A partir do início de janeiro do próximo ano o latifúndio improdutivo e suas variantes será declarado o principal inimigo da humanidade. O anúncio de guerra está sendo feito pelo Movimento dos Sem Terra MST. Por enquanto, o inimigo mais importante do movimento é o atual governo. Dizem os dirigentes do movimento que, por enquanto, para chegar ao latifúndio precisa, antes, passar por cima do governo.
Enganam-se, entretanto, os que pensam que haverá trégua no campo. Nem durante o que resta do atual governo nem no governo de Luiz Inácio Lula da Silva. Quem está avisando é a direção nacional do movimento, nas palavras do trio Gilmar Mauro, Jaime Amorim e João Paulo Rodrigues, reunido recentemente em Caruaru. Ocupações, marchas, acampamentos, saques e vigílias fazem parte do programa de ação até o final do ano, como forma de pressionar o cumprimento de metas. Depois…
Depois será a mesma coisa. Nenhum dia de trégua será concedido. “Esperamos uma ação contundente do governo Lula contra o inimigo da humanidade e do povo (…) medidas visando à reforma agrária devem ser tomadas logo no primeiro dia”, advertem os comandantes do movimento, acrescentando que já não basta uma nesga de terra estar produzindo para cumprir a finalidade social inscrita na Constituição: precisa estar respeitando o meio ambiente. E também a legislação trabalhista. Da legislação tributária, nem se fala.
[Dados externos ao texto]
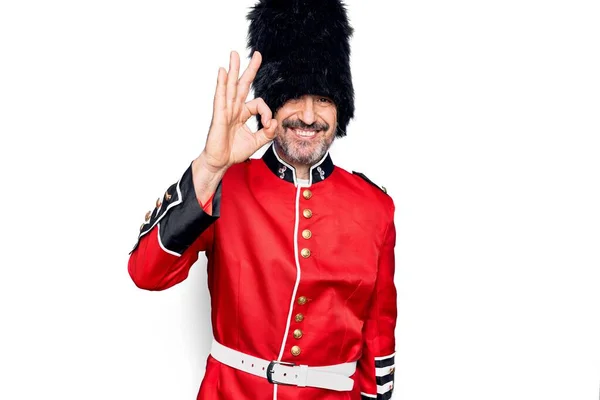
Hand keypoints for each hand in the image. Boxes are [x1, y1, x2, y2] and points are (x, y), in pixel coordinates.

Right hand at [199, 50, 277, 173]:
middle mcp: (234, 108)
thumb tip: (275, 122)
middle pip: (242, 84)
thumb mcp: (257, 142)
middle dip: (250, 69)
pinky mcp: (219, 115)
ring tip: (234, 54)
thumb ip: (268, 133)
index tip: (268, 125)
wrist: (220, 162)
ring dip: (233, 69)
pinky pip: (220, 96)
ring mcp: (225, 110)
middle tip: (257, 54)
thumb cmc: (234, 152)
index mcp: (242, 113)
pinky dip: (221, 83)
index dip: (267, 113)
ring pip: (230, 86)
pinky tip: (222, 71)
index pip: (259, 104)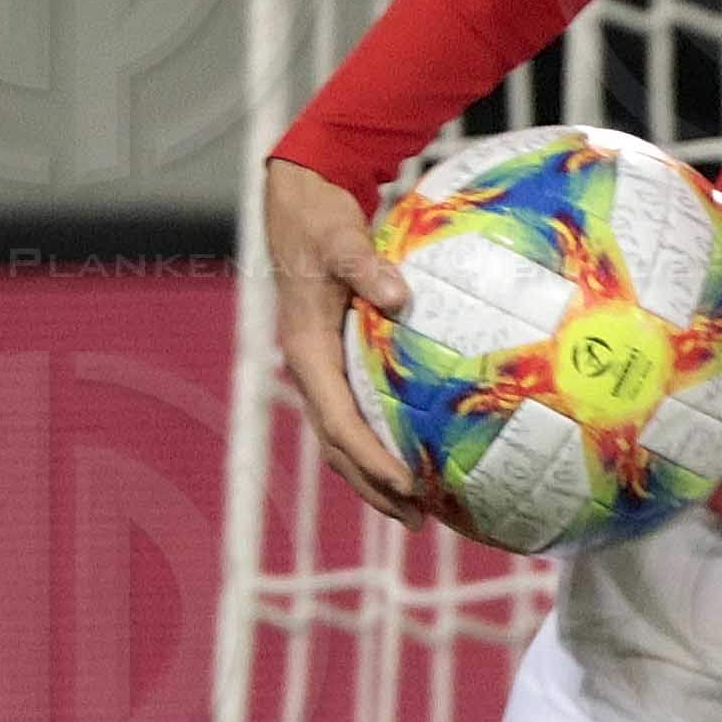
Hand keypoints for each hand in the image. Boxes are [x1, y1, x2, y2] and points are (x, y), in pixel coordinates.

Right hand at [264, 153, 447, 531]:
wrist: (301, 203)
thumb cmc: (320, 221)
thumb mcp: (340, 237)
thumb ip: (365, 265)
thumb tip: (396, 294)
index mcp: (307, 350)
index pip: (339, 420)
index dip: (370, 457)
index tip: (407, 482)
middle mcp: (311, 367)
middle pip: (339, 445)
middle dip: (374, 485)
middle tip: (419, 519)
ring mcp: (322, 367)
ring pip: (345, 436)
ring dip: (376, 475)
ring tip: (420, 510)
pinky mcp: (337, 359)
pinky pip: (359, 411)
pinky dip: (383, 441)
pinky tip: (420, 455)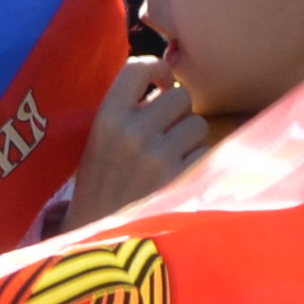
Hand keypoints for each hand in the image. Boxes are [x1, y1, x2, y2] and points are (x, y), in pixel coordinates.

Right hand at [71, 58, 207, 217]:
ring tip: (171, 159)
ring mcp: (158, 157)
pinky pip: (207, 153)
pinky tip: (179, 177)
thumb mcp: (98, 140)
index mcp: (106, 118)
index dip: (157, 69)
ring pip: (198, 125)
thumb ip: (127, 109)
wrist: (97, 235)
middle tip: (166, 132)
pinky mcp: (182, 180)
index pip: (137, 67)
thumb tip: (168, 80)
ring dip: (190, 139)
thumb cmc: (101, 185)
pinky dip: (198, 163)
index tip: (160, 82)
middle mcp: (132, 132)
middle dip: (178, 112)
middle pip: (179, 96)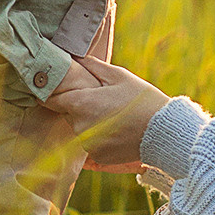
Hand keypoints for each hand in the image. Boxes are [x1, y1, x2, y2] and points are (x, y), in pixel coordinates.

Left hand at [42, 58, 170, 169]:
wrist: (163, 132)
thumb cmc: (142, 99)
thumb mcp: (118, 76)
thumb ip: (92, 66)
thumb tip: (74, 57)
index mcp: (81, 103)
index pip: (52, 99)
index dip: (52, 92)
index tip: (54, 88)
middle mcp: (79, 126)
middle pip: (68, 113)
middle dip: (78, 106)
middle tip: (99, 99)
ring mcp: (87, 144)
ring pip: (80, 128)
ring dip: (89, 121)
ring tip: (112, 115)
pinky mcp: (97, 157)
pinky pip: (90, 143)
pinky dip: (99, 136)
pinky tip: (116, 130)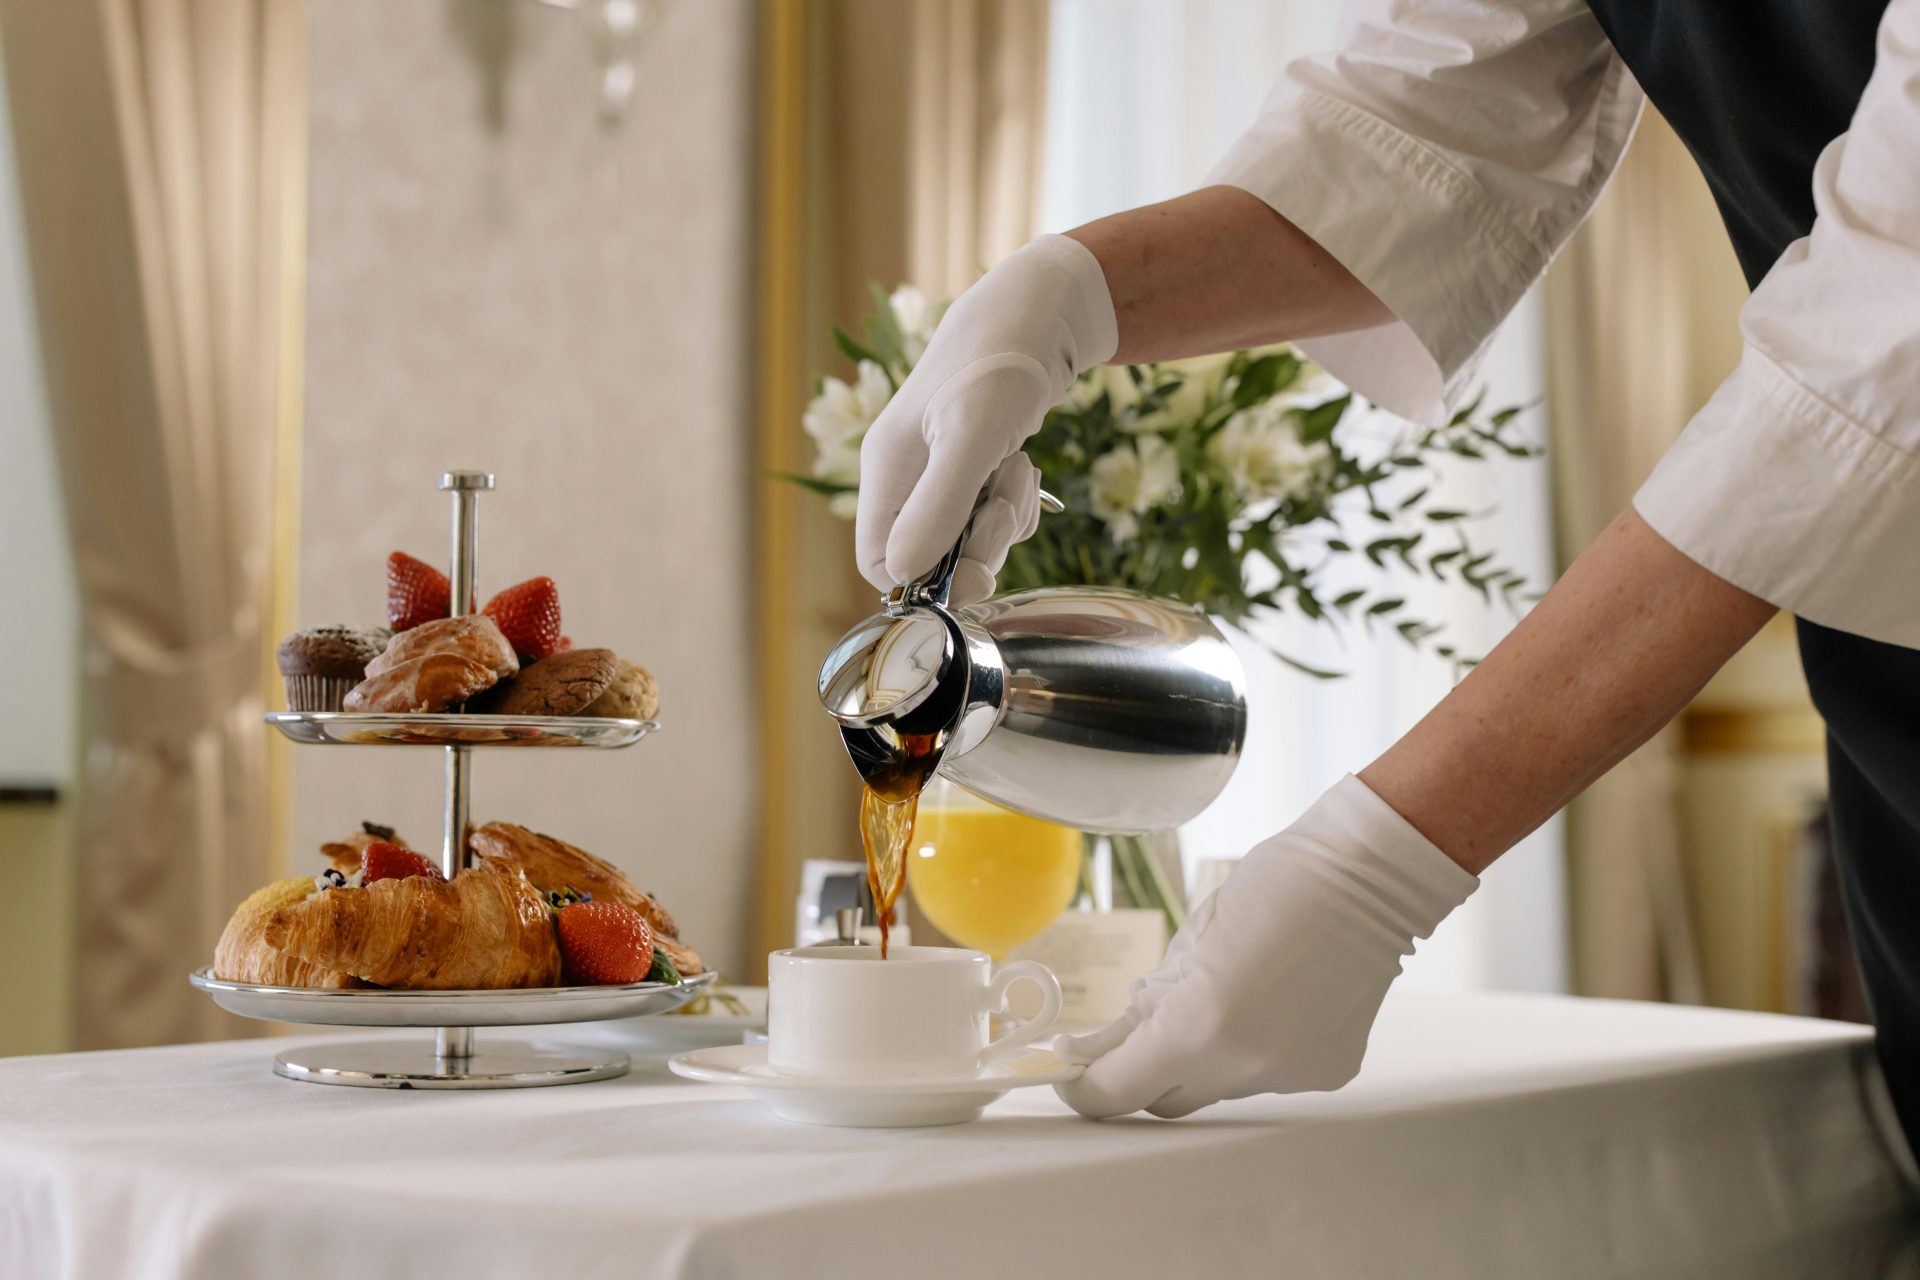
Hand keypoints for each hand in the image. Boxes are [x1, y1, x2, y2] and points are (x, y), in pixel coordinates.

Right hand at [855, 235, 1116, 604]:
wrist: (1042, 312)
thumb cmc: (1001, 363)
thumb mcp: (972, 435)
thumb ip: (938, 506)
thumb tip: (905, 575)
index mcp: (886, 470)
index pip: (880, 562)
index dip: (925, 579)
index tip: (975, 566)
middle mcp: (904, 477)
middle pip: (930, 558)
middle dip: (978, 545)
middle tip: (1006, 503)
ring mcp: (936, 473)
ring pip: (966, 540)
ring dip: (1003, 520)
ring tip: (1016, 467)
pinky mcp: (969, 468)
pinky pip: (989, 517)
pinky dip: (1013, 503)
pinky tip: (1020, 464)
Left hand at [1054, 775, 1476, 1118]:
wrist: (1368, 878)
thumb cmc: (1275, 889)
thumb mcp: (1188, 941)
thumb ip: (1143, 1007)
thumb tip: (1099, 1048)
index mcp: (1196, 1027)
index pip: (1116, 1091)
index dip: (1087, 1086)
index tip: (1074, 1071)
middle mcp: (1243, 1066)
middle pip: (1164, 1097)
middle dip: (1145, 1069)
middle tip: (1144, 1026)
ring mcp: (1290, 1076)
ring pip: (1220, 1084)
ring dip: (1208, 1053)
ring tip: (1237, 989)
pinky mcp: (1326, 1073)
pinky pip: (1268, 1074)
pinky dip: (1258, 1047)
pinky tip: (1279, 999)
A linguagem das lideranças dos sem-terra, além de acrescentar motivos novos para justificar as invasões, avança ameaçadora para influenciar ou exigir participação também em programas de governo ou no âmbito legislativo. “Nossa tarefa, dizem eles – é organizar trabalhadores na base para que a pressão por reforma agrária ajude a avançar.” Assentar e suprimir leis que, no conceito deles, entravam o programa de distribuição e partilha de terras, constituem dever do próximo governo. Assim, “trégua não está no nosso vocabulário” – explicam, garantindo que a fome não dá trégua a ninguém.
Porque assentar não é apenas distribuir terra, mas cuidar da moradia, energia elétrica, água, saúde, educação e tudo o mais, os atuais dirigentes do próprio Instituto de Colonização e Reforma Agrária – Incra acham muito difícil Lula mudar o ritmo de assentamentos até aqui desenvolvido. Nem precisaria, desde que o MST não inicie a promoção de invasões com intenções políticas.
No cadastro do Incra existem 300 mil famílias relacionadas em condições de serem assentadas em todo o Brasil. Nesse total, não se sabe se estão incluídas as cem mil famílias que o MST diz estarem, neste momento, reunidas nos acampamentos País afora. Mesmo assim, fazendo a média do governo que finda, que assentou 688 mil famílias, num ritmo que chega a cerca de cem por ano, Lula chegaria ao final de seu período com o problema resolvido. Ou quase. Vê-se, pois, que o principal “inimigo da humanidade” não é tão grande assim. A menos que o MST, no papel anunciado de fiscal das leis trabalhistas e ecológicas, após esgotar também essa fronteira, derive para outras reivindicações.